3 ocak 2018 / pazar;
özlem, istek, sevgi.
özledim seni seo changbin. bir insan sevdiği birisini nasıl özlerse o şekil özledim seni ben. veya küçük bir çocuğun dışarıda gezerken gördüğü oyuncaklar olur ya hani; çok ister, yaşaması sanki buna bağlıdır o çocuğun, o oyuncak olmasa ölecekmiş gibi hisseder. o şekilde istiyorum seni yanımda. seni kucağıma alıp kokunu içine çekerek uyuyakalmak istiyorum, seni dizlerimde yatırmak istiyorum veya öpmek istiyorum.. sadece öpmek istiyorum.

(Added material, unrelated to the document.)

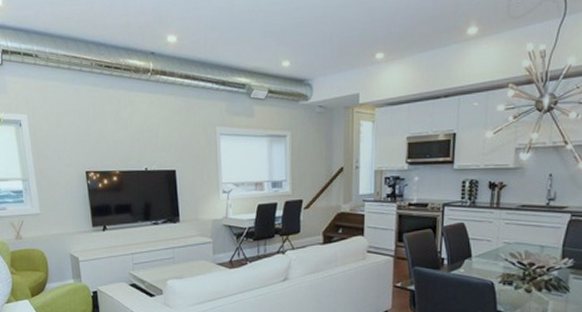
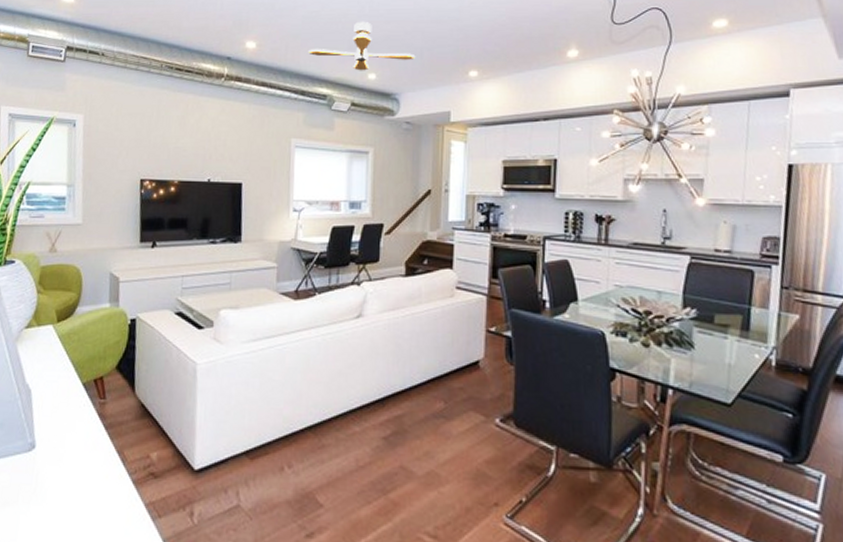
ceiling fan: none [226,9,326,59] -> present [308,21,416,71]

şimdi sana seni çok özledim desem vereceğin cevabı bilmiyorum, çünkü yanımda değilsin. yatağımda yattığımda yan döndüğüm zaman seni göremiyorum, sabahları kolların arasında uyanamıyorum veya sen duş alırken sana yardımcı olup o aşık olduğum saçlarını köpükleyemiyor, kurutamıyorum ama yer gök şahit seni çok özlüyorum.
ama iyi ki varsın, iyi ki sevmişim seni. aslında hâlâ seviyorum seni, sevmişim değil, seviyorum. çok seviyorum, güzeller güzeli sevgilim.
bir şey soracağım sevgilim, neden bahçede hep en güzel çiçekler kopartılır? neden en güzeller gider? ben olsam en kötülerini alırdım. çirkin, kötülerinin benim etrafımda olmasını istemezdim.
sen neden gittin? neden intihar ettin? neden ya neden? bana anlatsaydın, yanımda ol desen herkesi, herşeyi siktir ederdim, biliyorsun değil mi?
sen benim koparılan çiçeğimsin. istemesem de koparılan, giden çiçeğimsin. bir buz gibi elimden kayıp giden çiçeğimsin. kurtarmak için her şeyi yaptığım ama kurtaramadığım çiçeğimsin. sen benim çiçeğimsin.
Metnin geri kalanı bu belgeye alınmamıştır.